Четверостишия Хайяма жили в тени, а все же не затерялись, ибо все приходит в срок. Но долог был путь поэта XI столетия к мировой славе, к его негаданным европейским читателям. Долог был и путь «возвращения» на родину в новом блеске, с новой мощью.
Такой всесветной, всеобщей известности не знают другие великие поэты, писавшие на фарси. Может быть, только Хафиз, и то – сомнительно. Полускрыты наплывами тумана, чуть брезжут «в дыму столетий» глыбы больших творений, а четверостишия Хайяма – на устах у всех, кому нужна поэзия. Такая вот удача… Нет в этом укора кому-либо, ибо есть судьба Гомера и есть судьба Катулла. Оба для нас велики, хотя и по-разному.
В чем же разгадка этой судьбы? Национальная, мировая слава поэта (сколь счастливей живописец, ваятель, композитор!) всегда связана с проблемой перевода… Это ужасно, но за пределами восприятия иноплеменных читателей – все языковое богатство поэта, вся сила слов, вся стиховая мощь… Что же осталось, какая энергия обеспечила непрерывность девятисотлетнего «перелета» в будущее?
Быть может, здесь уместны строки Евгения Боратынского, создателя великих русских стихов, небольших по объему:
«Острым лучом» рассекла поэзия Омара Хайяма, его мятежная дула – толщу столетий. Приход этой творческой воли в христианский мир Запада совпал с новой фазой развития европейской поэзии. Лирика Хайяма была созвучна этому нахлынувшему скепсису, гедонизму, низвержению кумиров и поискам в мире безверия нравственной опоры. Этому бунту против Творца, этой изощренной утонченности, этой жажде откровений с Востока…
Заметим, что сказанное новооткрытым восточным поэтом было заключено в наиболее «выигрышную», «компактную», наиболее доступную тогдашнему европейскому восприятию форму… Ведь нужно иметь в виду, что классические «твердые формы» персидско-таджикской поэзии (и газель, и касыда, и рубаи, представляющие собой, в сущности, каждая – одну, единую строфу) суть прежде всего – «единицы» поэтического мышления. Такими единицами на Западе являются, например, сонет, рондо, баллада и, наиболее распространенная, – простое четверостишие… Вот в этой еще точке совпали вдруг западный и восточный ход мысли.

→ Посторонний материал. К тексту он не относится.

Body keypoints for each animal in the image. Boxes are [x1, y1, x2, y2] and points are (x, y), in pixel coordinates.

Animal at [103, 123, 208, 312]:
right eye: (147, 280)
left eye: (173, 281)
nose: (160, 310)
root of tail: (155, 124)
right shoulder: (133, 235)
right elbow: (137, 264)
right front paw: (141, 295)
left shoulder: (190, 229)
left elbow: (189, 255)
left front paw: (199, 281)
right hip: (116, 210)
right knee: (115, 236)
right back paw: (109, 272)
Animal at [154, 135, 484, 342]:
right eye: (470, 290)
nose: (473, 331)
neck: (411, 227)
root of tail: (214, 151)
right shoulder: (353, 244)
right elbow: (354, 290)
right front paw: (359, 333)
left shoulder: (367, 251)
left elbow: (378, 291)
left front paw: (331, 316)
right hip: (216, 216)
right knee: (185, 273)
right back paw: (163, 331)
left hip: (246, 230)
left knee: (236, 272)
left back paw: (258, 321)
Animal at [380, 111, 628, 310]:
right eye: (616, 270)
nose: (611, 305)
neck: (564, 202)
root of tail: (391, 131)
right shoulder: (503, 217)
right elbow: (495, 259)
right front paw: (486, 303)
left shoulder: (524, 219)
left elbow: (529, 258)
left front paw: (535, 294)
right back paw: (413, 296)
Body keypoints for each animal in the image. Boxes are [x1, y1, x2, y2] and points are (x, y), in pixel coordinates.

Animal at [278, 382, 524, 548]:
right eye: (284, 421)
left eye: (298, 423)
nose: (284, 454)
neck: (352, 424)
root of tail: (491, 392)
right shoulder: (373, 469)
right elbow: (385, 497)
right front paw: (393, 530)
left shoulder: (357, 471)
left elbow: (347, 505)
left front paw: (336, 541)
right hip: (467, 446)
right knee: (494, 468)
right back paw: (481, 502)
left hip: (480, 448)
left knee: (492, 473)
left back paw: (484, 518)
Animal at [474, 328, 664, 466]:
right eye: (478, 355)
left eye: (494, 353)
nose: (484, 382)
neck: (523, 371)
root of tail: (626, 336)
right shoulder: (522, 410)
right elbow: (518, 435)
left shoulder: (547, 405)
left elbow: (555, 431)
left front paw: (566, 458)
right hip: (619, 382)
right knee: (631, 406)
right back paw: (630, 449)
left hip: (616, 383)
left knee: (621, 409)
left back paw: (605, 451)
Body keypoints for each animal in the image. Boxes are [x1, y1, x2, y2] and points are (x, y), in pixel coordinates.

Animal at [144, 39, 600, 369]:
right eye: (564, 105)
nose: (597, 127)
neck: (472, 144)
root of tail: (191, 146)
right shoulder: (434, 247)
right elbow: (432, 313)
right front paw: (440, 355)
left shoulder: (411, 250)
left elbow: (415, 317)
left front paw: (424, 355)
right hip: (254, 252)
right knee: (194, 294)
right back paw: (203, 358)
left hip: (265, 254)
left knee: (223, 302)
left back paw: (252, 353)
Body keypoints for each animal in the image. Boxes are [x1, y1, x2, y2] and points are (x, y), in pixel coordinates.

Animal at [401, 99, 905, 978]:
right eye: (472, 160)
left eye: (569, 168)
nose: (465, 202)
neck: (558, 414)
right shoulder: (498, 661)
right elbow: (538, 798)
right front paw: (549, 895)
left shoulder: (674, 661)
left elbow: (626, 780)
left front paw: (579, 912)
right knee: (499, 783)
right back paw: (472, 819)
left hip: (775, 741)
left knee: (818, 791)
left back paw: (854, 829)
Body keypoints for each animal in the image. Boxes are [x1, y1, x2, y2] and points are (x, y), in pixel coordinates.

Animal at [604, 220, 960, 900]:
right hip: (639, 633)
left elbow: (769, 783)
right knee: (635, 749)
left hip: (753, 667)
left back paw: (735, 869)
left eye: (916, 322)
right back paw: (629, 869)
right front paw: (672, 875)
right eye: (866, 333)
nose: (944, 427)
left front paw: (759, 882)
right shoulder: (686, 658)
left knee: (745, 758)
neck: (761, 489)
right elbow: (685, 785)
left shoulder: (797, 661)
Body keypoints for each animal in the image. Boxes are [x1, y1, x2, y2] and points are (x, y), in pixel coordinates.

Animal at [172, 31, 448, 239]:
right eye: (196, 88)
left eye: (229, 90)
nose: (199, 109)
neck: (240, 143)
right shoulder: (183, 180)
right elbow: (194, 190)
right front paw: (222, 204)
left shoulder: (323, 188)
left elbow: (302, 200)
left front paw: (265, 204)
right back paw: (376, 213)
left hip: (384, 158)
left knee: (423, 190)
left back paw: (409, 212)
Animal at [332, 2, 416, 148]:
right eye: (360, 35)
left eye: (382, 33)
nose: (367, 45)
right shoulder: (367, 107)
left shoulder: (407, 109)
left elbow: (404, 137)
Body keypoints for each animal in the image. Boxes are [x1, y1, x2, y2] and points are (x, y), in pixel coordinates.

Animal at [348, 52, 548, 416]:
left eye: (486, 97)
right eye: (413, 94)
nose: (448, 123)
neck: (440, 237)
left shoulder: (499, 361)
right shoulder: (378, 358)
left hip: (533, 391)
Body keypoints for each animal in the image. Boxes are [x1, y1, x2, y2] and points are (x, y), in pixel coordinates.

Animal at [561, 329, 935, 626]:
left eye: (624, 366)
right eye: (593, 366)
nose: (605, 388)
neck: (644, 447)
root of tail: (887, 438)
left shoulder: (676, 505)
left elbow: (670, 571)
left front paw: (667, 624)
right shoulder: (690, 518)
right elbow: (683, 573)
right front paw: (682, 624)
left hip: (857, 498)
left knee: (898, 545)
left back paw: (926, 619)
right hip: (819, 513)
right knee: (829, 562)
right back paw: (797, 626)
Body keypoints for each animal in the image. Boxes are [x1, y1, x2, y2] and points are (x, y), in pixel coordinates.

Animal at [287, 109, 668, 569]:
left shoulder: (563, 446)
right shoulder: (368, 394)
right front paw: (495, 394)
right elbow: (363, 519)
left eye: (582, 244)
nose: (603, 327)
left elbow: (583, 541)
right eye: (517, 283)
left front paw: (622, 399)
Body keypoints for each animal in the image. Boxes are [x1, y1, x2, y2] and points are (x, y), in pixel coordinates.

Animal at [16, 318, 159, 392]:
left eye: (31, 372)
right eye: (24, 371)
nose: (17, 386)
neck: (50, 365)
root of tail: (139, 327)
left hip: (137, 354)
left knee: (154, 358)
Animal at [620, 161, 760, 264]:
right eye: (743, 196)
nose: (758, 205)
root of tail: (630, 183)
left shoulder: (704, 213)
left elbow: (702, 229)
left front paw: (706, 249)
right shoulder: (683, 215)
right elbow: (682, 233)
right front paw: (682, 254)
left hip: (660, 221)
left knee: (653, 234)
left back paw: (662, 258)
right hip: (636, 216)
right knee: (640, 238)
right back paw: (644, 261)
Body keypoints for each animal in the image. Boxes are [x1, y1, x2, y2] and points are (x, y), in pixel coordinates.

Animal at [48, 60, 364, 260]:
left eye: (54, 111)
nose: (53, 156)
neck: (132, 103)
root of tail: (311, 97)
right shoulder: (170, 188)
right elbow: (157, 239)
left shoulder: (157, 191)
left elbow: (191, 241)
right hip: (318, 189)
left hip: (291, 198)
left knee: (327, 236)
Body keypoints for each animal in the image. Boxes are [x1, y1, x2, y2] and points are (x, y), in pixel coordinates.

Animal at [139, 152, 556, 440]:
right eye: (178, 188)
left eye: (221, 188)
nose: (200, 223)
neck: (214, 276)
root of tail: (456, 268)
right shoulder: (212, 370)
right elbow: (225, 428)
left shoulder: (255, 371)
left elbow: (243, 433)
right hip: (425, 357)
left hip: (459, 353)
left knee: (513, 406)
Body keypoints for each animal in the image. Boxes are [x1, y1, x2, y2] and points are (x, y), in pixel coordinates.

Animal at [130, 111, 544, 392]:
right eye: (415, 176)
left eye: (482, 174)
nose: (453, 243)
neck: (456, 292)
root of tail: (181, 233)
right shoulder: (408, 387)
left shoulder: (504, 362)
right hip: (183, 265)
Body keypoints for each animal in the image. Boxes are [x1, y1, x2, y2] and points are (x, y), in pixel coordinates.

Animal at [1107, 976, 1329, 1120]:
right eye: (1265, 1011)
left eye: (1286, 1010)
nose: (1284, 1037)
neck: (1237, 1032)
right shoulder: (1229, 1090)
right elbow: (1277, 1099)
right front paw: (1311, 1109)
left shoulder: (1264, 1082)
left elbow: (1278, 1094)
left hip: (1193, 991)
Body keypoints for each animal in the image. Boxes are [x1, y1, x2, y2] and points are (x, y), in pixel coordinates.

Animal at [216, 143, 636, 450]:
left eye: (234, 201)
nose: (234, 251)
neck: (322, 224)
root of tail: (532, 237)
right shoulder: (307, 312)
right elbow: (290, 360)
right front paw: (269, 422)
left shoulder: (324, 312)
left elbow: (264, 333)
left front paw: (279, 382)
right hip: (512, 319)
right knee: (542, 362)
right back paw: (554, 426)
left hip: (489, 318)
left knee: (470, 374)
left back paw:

В одном из сочинений Мережковского есть ослепительная, чрезвычайно важная мысль. Положим, не новая, но глубоко выношенная, прочувствованная всей душой. Наш выдающийся критик так умел писать даже просветительские брошюры, что, делая выписку, трудно остановиться: «В органическом, непроизвольном процессе творчества гений, помимо воли, помимо сознания, неожиданно для самого себя, приходит иногда к таким комбинациям чувств, образов и идей, глубину и значительность которых дано оценить только отдаленным поколениям читателей. В этом смысле поэт носит в своей груди не только прошлое, но и неизвестное будущее всего человечества. Весьма вероятно, что через несколько столетий другие поколения читателей найдут в Эсхиловом Прометее новое, еще недоступное нам, философское содержание, и они будут правы со своей точки зрения.
Бессмертные образы мировой поэзии служат для человечества как бы просветами, громадными окнами в бесконечное звездное небо: каждое поколение подходит к ним и, вглядываясь в таинственный сумрак, открывает новые миры, новые отдаленнейшие созвездия, незамеченные прежде, – зародыши неиспытанных ощущений, неосознанных идей; эти звезды и раньше таились в глубине произведения, но только теперь они сделались доступными глазам людей и засияли вечным светом. Как бы ни были усовершенствованы способы исследования – анализ, критика, вкус, – всей глубины звездного неба исчерпать невозможно: будущее поколение снова подойдет к просвету и откроет в гениальном произведении новые миры, новые созвездия…»
Европейскими переводами в стихах Хайяма были указаны новые «созвездия», новые мысли, всей суммы которых автор никак не мог предвидеть. Одно было попросту прочитано в свой час, другое как бы извлечено из недр, третье – привнесено… Очевидно, эта «отсебятина» при переводе неизбежна. Наверное, она и не совсем бесплодна. Конечно, в том единственном случае, когда переводчиком поэта является поэт, пусть даже немного меньший. Не зря Мандельштам назвал поэта-переводчика «могучим истолкователем автора».